• What you are asked to do: Render every line from the rows below as a Markdown table with the columns "No." and "Line", numbering the lines in order and leaving out any blank ones.

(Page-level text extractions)

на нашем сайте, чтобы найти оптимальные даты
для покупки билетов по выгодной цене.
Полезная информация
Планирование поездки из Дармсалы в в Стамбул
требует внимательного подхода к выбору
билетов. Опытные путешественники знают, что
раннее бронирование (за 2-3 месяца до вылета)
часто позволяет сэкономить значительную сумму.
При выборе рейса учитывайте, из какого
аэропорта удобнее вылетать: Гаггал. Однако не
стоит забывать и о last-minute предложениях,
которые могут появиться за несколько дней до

• Written response:
| No. | Line |
|---|---|
| 1 | на нашем сайте, чтобы найти оптимальные даты |
| 2 | для покупки билетов по выгодной цене. |
| 3 | Полезная информация |
| 4 | Планирование поездки из Дармсалы в в Стамбул |
| 5 | требует внимательного подхода к выбору |
| 6 | билетов. Опытные путешественники знают, что |
| 7 | раннее бронирование (за 2-3 месяца до вылета) |
| 8 | часто позволяет сэкономить значительную сумму. |
| 9 | При выборе рейса учитывайте, из какого |
| 10 | аэропорта удобнее вылетать: Гаггал. Однако не |
| 11 | стоит забывать и о last-minute предложениях, |
| 12 | которые могут появиться за несколько дней до |